We talked about the homologous recombination mutations leading to two FDA approvals of olaparib monotherapy, in the case of 14 gene mutations, and rucaparib monotherapy in the case of BRCA1 and BRCA2 gene mutations. And several additional studies are now looking at combinations of PARP inhibitors plus AR inhibitors, which will be discussed later.

We also have the tumor type agnostic FDA approval of pembrolizumab in 2017, for any cancer with a mismatched repair deficiency or MSI-high phenotype. And as mentioned, this accounts for about three to 4% of prostate cancers.

And this is an example of an early paper, which has been confirmed by other groups, showing that mismatch repair deficient prostate cancers can respond to PD-1 and PD-L1 inhibitors. And in some cases, these responses can be durable.

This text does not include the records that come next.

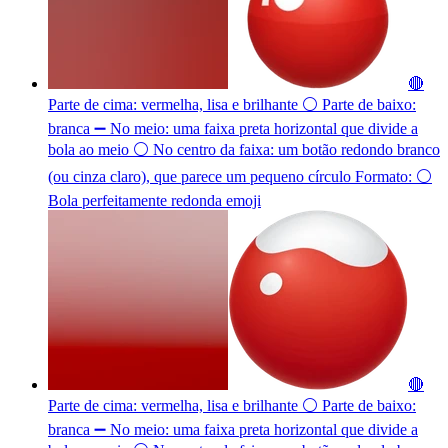
🔴
Parte de cima: vermelha, lisa e brilhante ⚪ Parte de baixo:
branca ➖ No meio: uma faixa preta horizontal que divide a
bola ao meio ⚪ No centro da faixa: um botão redondo branco
(ou cinza claro), que parece um pequeno círculo Formato: ⚪
Bola perfeitamente redonda
emoji
🔴
Parte de cima: vermelha, lisa e brilhante ⚪ Parte de baixo:
branca ➖ No meio: uma faixa preta horizontal que divide a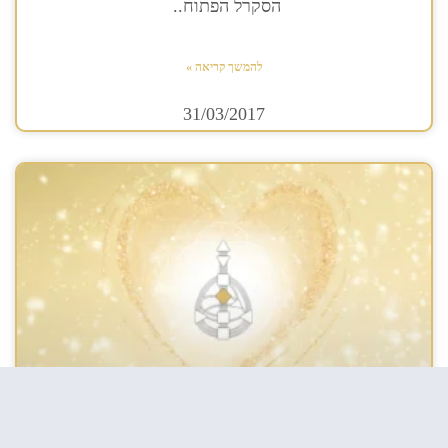
הסקרל הפתוח..
להמשך קריאה »
31/03/2017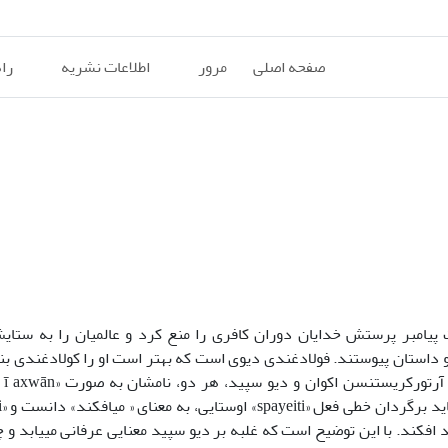
صفحه اصلی
مرور
اطلاعات نشریه
را
پیامبر پرستش خدایان دوران کافری را منع کرد و عالمیان را به ستایش
و داستان پیوستند. فولادغندی دیوی است که بهتر است او را کولادغندی بن
افکند. با این توضیح است که غلبه بر دیو سپید معنایی عرفانی می­یابد و چ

Now, I'd like to end with two caveats. This is a real patient from my clinic. This report has been de-identified, so there's no identifiable information on it. But as you can see, this patient has a loss of function BRCA1 mutation, pathogenic, but also has a pathogenic MLH1, which is a mismatch repair gene, with an MSI-high status, and a high tumor mutation burden of 20 mutations per megabytes.

So how should this patient be treated? Let's assume for the moment that he has metastatic CRPC. It would seem that a PARP inhibitor could be an option because of the BRCA1 lesion, and also, a pembrolizumab due to the mismatch repair deficiency.

This is a case report that we've published in the JCO Precision Oncology. This patient unfortunately did not respond to PARP inhibitor olaparib, but subsequently, did have a robust 12 month, approximately, response to pembrolizumab. And the lesson here, which is the first caveat, is that a BRCA1 or two mutation in the context of microsatellite instability is usually a passenger mutation, not a driver mutation. And these patients, in most cases, should probably be treated preferentially with the PD-1 inhibitor, rather than a PARP inhibitor.

Second caveat is the issue of clonal hematopoiesis of indeterminate potential, also called CHIP. These are mutations that come from the leukocytes, from the white blood cells, which especially on a circulating tumor DNA assay, could appear to come from the tumor, and could be erroneously classified as a tumor derived mutation, whereas in fact, it's a leukocyte mutation. These mutations increase with age, and are present in about 10% of our prostate cancer population. And interestingly enough, these mutations can occur in the same genes for which PARP inhibitors are approved, such as ATM, CHEK2, and in rare cases, even BRCA2. These mutations are difficult to resolve, but can be identified by sequencing matched circulating tumor DNA and leukocyte DNA, to disambiguate between a clonal hematopoietic mutation versus a tumor deriving mutation.

And this again, is a de-identified report from one of my patients, showing an ATM mutation there, which is marked by a hash sign. And the hash sign says this could be a non-tumor source such as clonal hematopoiesis. And this patient did in fact, have matched leukocyte testing, and that ATM mutation was, in fact, shown to be a CHIP mutation, not a tumor derived mutation. So this patient would not be expected to respond to a PARP inhibitor such as olaparib.

In closing, I'd like to convince you that prostate cancer has a higher rate of actionable germline and somatic mutations, especially in those with metastatic disease. Germline mutations should be tested in all patients with prostate cancer, perhaps with the exception of the low-risk or very low-risk localized, and somatic mutations should be tested in all men with metastatic disease, since there are therapeutic implications.

Homologous repair mutations and mismatch mutations do have therapeutic implications in the context of PARP inhibitors and PD-1 inhibitors, respectively.

And finally, identification of a germline mutation, but not a somatic mutation, does have family counseling and genetic implications for first degree relatives.

Thank you very much for your attention.